Join the Center for Law, Equity and Race (CLEAR) in partnership with the Africana Studies Program for an engaging conversation with Professor Patricia J. Williams, author of The Miracle of the Black Leg: Notes on Race, Human Bodies and the Spirit of the Law, and Linda Greenhouse, an award-winning journalist and former staff member of The New York Times.
The Miracle of the Black Leg examines the relationships between history, law and identity.
Patricia Williams
Northeastern University Distinguished Professor of Law, MacArthur Foundation Fellow, author
One of the most provocative intellectuals in American law and a pioneer of both the law and literature and critical race theory movements in American legal theory, Williams holds a joint appointment with the School of Law and the Department of Philosophy and Religion in the College of Social Sciences and Humanities. She is also director of Law, Technology and Ethics Initiatives in the School of Law and the College of Social Sciences and Humanities.

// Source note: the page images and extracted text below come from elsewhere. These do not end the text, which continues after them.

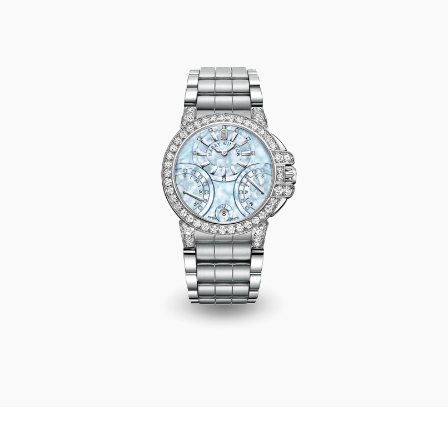
Ocean Biretrograde Automatic 36mm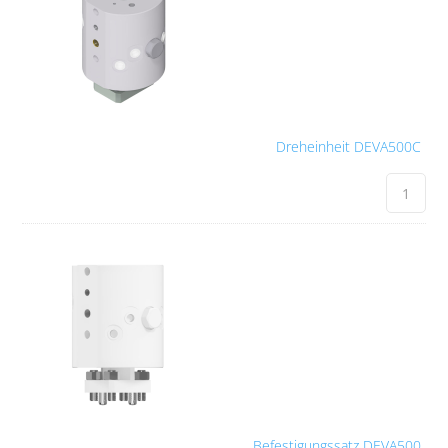
Dreheinheit DEVA500C
Befestigungssatz DEVA500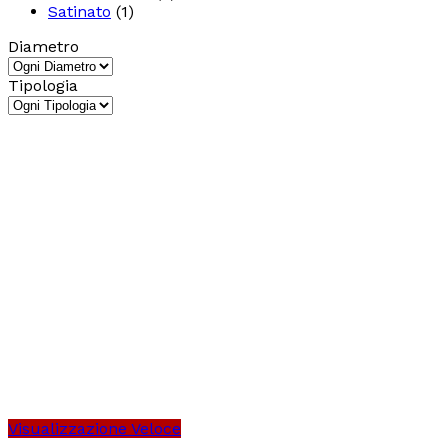
Satinato
(1)
Diametro
Tipologia
Visualizzazione Veloce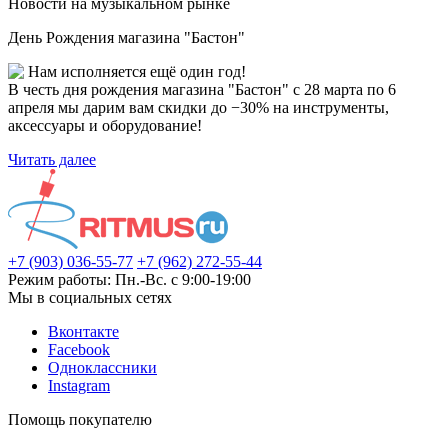
Новости на музыкальном рынке
День Рождения магазина "Бастон"
Нам исполняется ещё один год!
В честь дня рождения магазина "Бастон" с 28 марта по 6
апреля мы дарим вам скидки до −30% на инструменты,
аксессуары и оборудование!
Читать далее
+7 (903) 036-55-77
+7 (962) 272-55-44
Режим работы: Пн.-Вс. с 9:00-19:00
Мы в социальных сетях
Вконтакте
Facebook
Одноклассники
Instagram
Помощь покупателю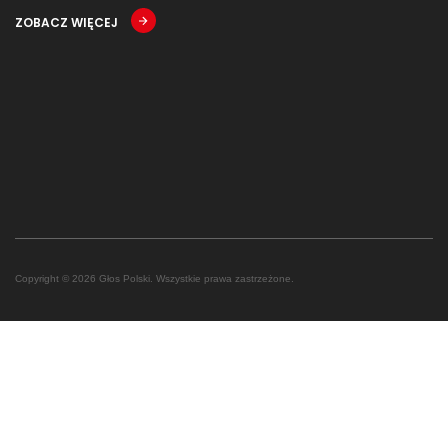
ZOBACZ WIĘCEJ
Copyright © 2026 Głos Polski. Wszystkie prawa zastrzeżone.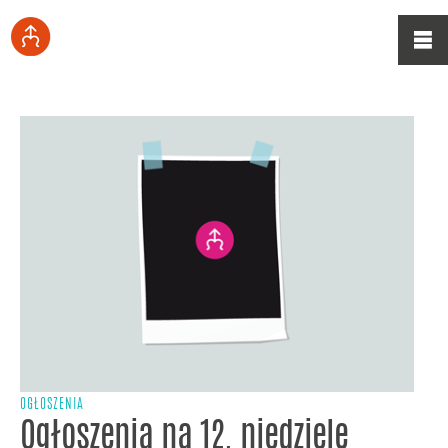
OGŁOSZENIA
Ogłoszenia na 12. niedzielę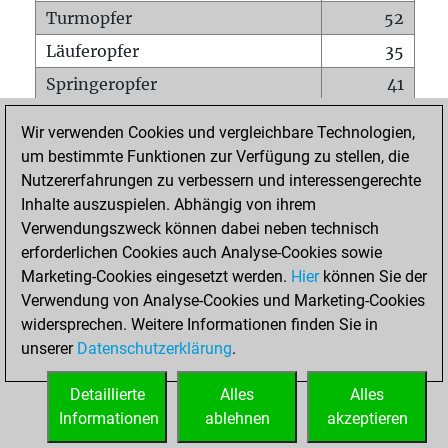
Turmopfer
52
Läuferopfer
35
Springeropfer
41
Bauernopfer
246
Wir verwenden Cookies und vergleichbare Technologien,
Matt auf vollem Brett
0
um bestimmte Funktionen zur Verfügung zu stellen, die
Nutzererfahrungen zu verbessern und interessengerechte
Bauer setzt Matt
0
Inhalte auszuspielen. Abhängig von ihrem
Erstickte Matts
0
Verwendungszweck können dabei neben technisch
Unterverwandlungen
1
erforderlichen Cookies auch Analyse-Cookies sowie
Marketing-Cookies eingesetzt werden.
Hier
können Sie der
Türme auf der siebten
3
Verwendung von Analyse-Cookies und Marketing-Cookies
widersprechen. Weitere Informationen finden Sie in
unserer
Datenschutzerklärung
.
STARTSEITE
Detaillierte
Alles
Alles
Informationen
ablehnen
akzeptieren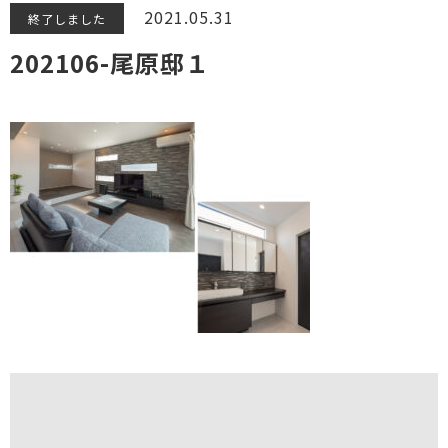
2021.05.31
終了しました
202106-尾原邸１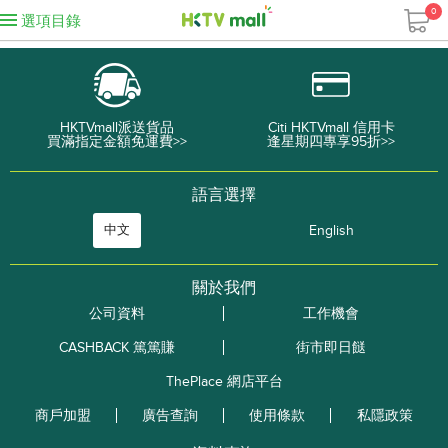
0
選項目錄
HKTVmall派送貨品
Citi HKTVmall 信用卡
買滿指定金額免運費>>
逢星期四專享95折>>
語言選擇
中文
English
關於我們
公司資料
工作機會
CASHBACK 篤篤賺
街市即日餸
ThePlace 網店平台
商戶加盟
廣告查詢
使用條款
私隱政策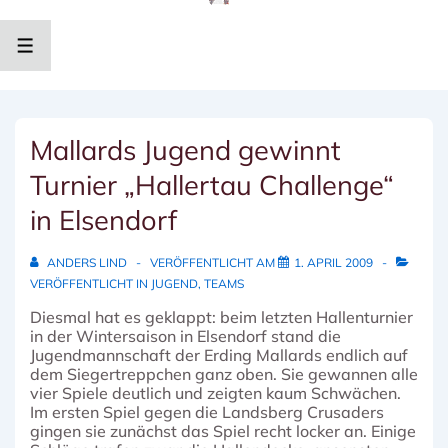
↓
Zum
Inhalt
MENÜ
Mallards Jugend gewinnt
Turnier „Hallertau Challenge“
in Elsendorf
ANDERS LIND
VERÖFFENTLICHT AM
1. APRIL 2009
VERÖFFENTLICHT IN
JUGEND
,
TEAMS
Diesmal hat es geklappt: beim letzten Hallenturnier
in der Wintersaison in Elsendorf stand die
Jugendmannschaft der Erding Mallards endlich auf
dem Siegertreppchen ganz oben. Sie gewannen alle
vier Spiele deutlich und zeigten kaum Schwächen.
Im ersten Spiel gegen die Landsberg Crusaders
gingen sie zunächst das Spiel recht locker an. Einige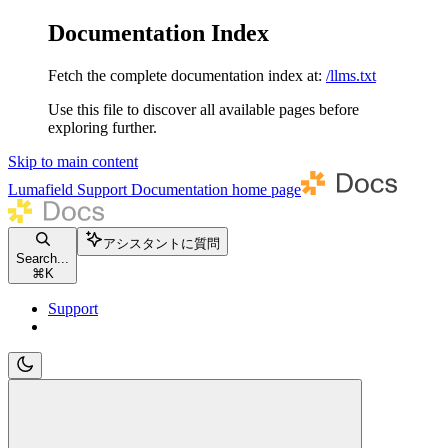
Documentation Index
Fetch the complete documentation index at:
/llms.txt
Use this file to discover all available pages before
exploring further.
Skip to main content
Lumafield Support Documentation
home page
アシスタントに質問
Search...
⌘
K
Support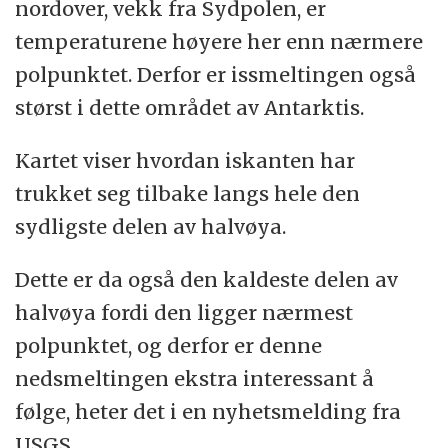
nordover, vekk fra Sydpolen, er
temperaturene høyere her enn nærmere
polpunktet. Derfor er issmeltingen også
størst i dette området av Antarktis.
Kartet viser hvordan iskanten har
trukket seg tilbake langs hele den
sydligste delen av halvøya.
Dette er da også den kaldeste delen av
halvøya fordi den ligger nærmest
polpunktet, og derfor er denne
nedsmeltingen ekstra interessant å
følge, heter det i en nyhetsmelding fra
USGS.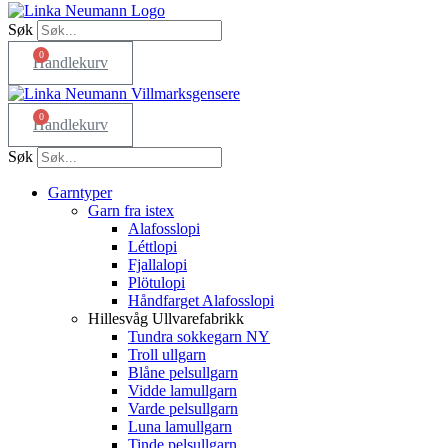
Søk
0
Handlekurv
0
Handlekurv
Søk
Garntyper
Garn fra istex
Alafosslopi
Léttlopi
Fjallalopi
Plötulopi
Håndfarget Alafosslopi
Hillesvåg Ullvarefabrikk
Tundra sokkegarn NY
Troll ullgarn
Blåne pelsullgarn
Vidde lamullgarn
Varde pelsullgarn
Luna lamullgarn
Tinde pelsullgarn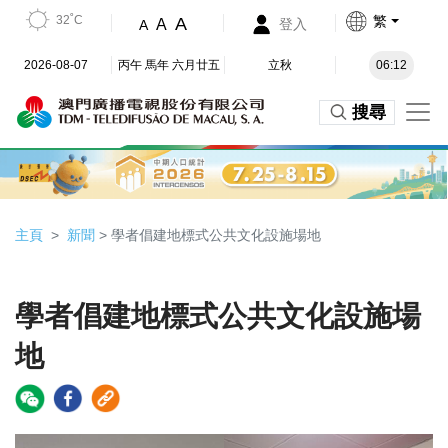
32˚C
繁
A
A
登入
A
2026-08-07
丙午 馬年 六月廿五
立秋
06:12
搜尋
主頁
新聞
> 學者倡建地標式公共文化設施場地
學者倡建地標式公共文化設施場
地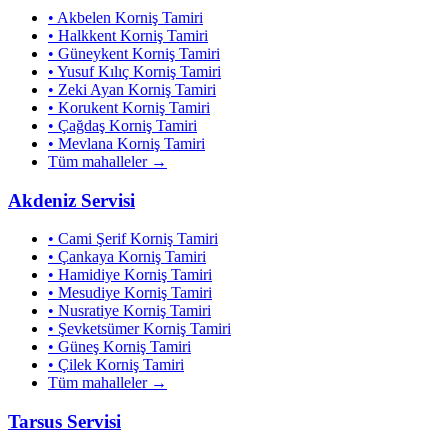
•
Akbelen
Korniş Tamiri
•
Halkkent
Korniş Tamiri
•
Güneykent
Korniş Tamiri
•
Yusuf Kılıç
Korniş Tamiri
•
Zeki Ayan
Korniş Tamiri
•
Korukent
Korniş Tamiri
•
Çağdaş
Korniş Tamiri
•
Mevlana
Korniş Tamiri
Tüm mahalleler →
Akdeniz
Servisi
•
Cami Şerif
Korniş Tamiri
•
Çankaya
Korniş Tamiri
•
Hamidiye
Korniş Tamiri
•
Mesudiye
Korniş Tamiri
•
Nusratiye
Korniş Tamiri
•
Şevketsümer
Korniş Tamiri
•
Güneş
Korniş Tamiri
•
Çilek
Korniş Tamiri
Tüm mahalleler →
Tarsus
Servisi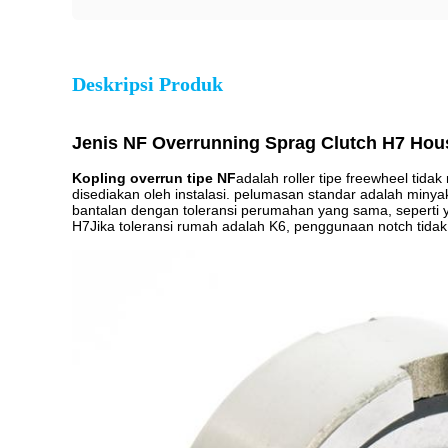
Deskripsi Produk
Jenis NF Overrunning Sprag Clutch H7 Housi
Kopling overrun tipe NF
adalah ro
ller tipe freewheel ti
disediakan oleh instalasi. pelumasan standar adalah miny
bantalan dengan toleransi perumahan yang sama, seperti y
H7Jika toleransi rumah adalah K6, penggunaan notch tidak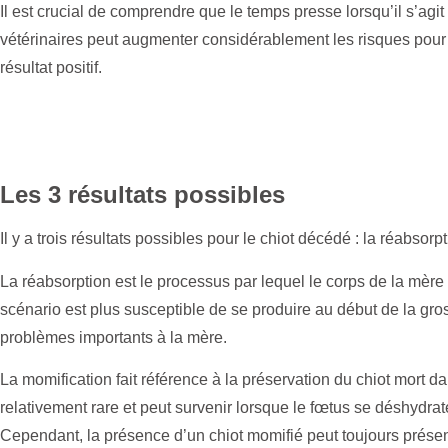
Il est crucial de comprendre que le temps presse lorsqu’il s’agi
vétérinaires peut augmenter considérablement les risques pour
résultat positif.
Les 3 résultats possibles
Il y a trois résultats possibles pour le chiot décédé : la réabsor
La réabsorption est le processus par lequel le corps de la mèr
scénario est plus susceptible de se produire au début de la g
problèmes importants à la mère.
La momification fait référence à la préservation du chiot mort da
relativement rare et peut survenir lorsque le fœtus se déshydrate 
Cependant, la présence d’un chiot momifié peut toujours présent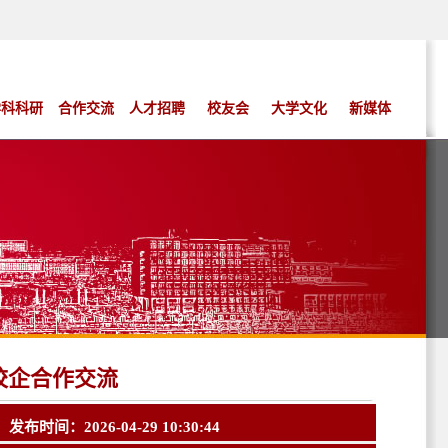
学科科研
合作交流
人才招聘
校友会
大学文化
新媒体
校企合作交流
布时间：2026-04-29 10:30:44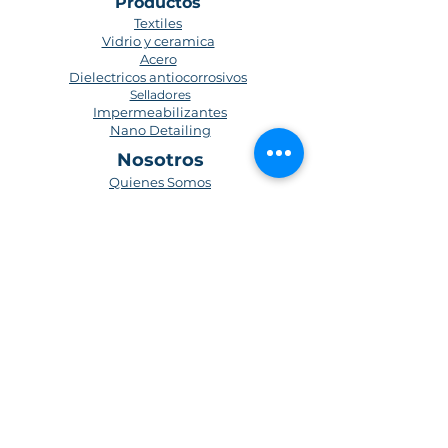
Productos
Textiles
Vidrio y ceramica
Acero
Dielectricos antiocorrosivos
Selladores
Impermeabilizantes
Nano Detailing
Nosotros
Quienes Somos
Nanotecnología
Blog
Medio Ambiente
Contacto
Preguntas frecuentes
Políticas de privacidad
Términos y condiciones
Forma de registro
Politica de envios
Suscríbete para obtener actualizaciones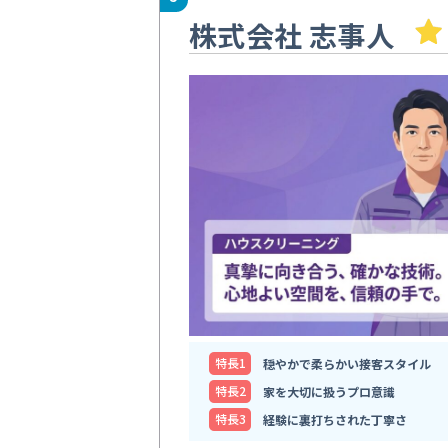
株式会社 志事人
特⻑1
穏やかで柔らかい接客スタイル
特⻑2
家を大切に扱うプロ意識
特⻑3
経験に裏打ちされた丁寧さ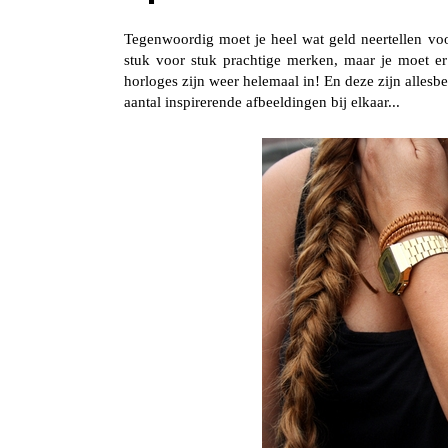
Tegenwoordig moet je heel wat geld neertellen v
stuk voor stuk prachtige merken, maar je moet e
horloges
zijn weer helemaal in! En deze zijn allesbeh
aantal inspirerende afbeeldingen bij elkaar...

Williams has published widely in the areas of race, gender, literature and law. Her pathbreaking books, including The Alchemy of Race and Rights (Harvard University Press, 1991), illustrate some of the United States’ most complex societal problems and challenge our ideas about socio-legal constructs of race and gender. Her work remains at the cutting edge of legal scholarship. Drawing on her prior interrogations of race, gender and personhood, Williams’ current research raises core questions of individual autonomy and identity in the context of legal and ethical debates on science and technology. Her work in the area of health and genetics, for example, questions how racial formation is shaped by the legal regulation of private industry and government. Her work on algorithms grapples with the auditing function of technology in our everyday lives that reshapes our understanding of who we are.
Linda Greenhouse
Senior Research Scholar in Law, Yale Law School
Linda Greenhouse, the winner of a 1998 Pulitzer Prize, reported on the Supreme Court for The New York Times from 1978 to 2008. She teaches at Yale Law School and is the author of the memoir Just a Journalist. Her other books include The U.S. Supreme Court: A Very Short Introduction; a biography of Justice Harry A. Blackmun, Becoming Justice Blackmun; Justice on the Brink: The Death of Ruth Bader Ginsburg, the Rise of Amy Coney Barrett, and Twelve Months That Transformed the Supreme Court; and The Burger Court and the Rise of the Judicial Right, which she wrote with Michael J. Graetz.
Food and drinks will be available in person. A livestream link will be sent out closer to the event date.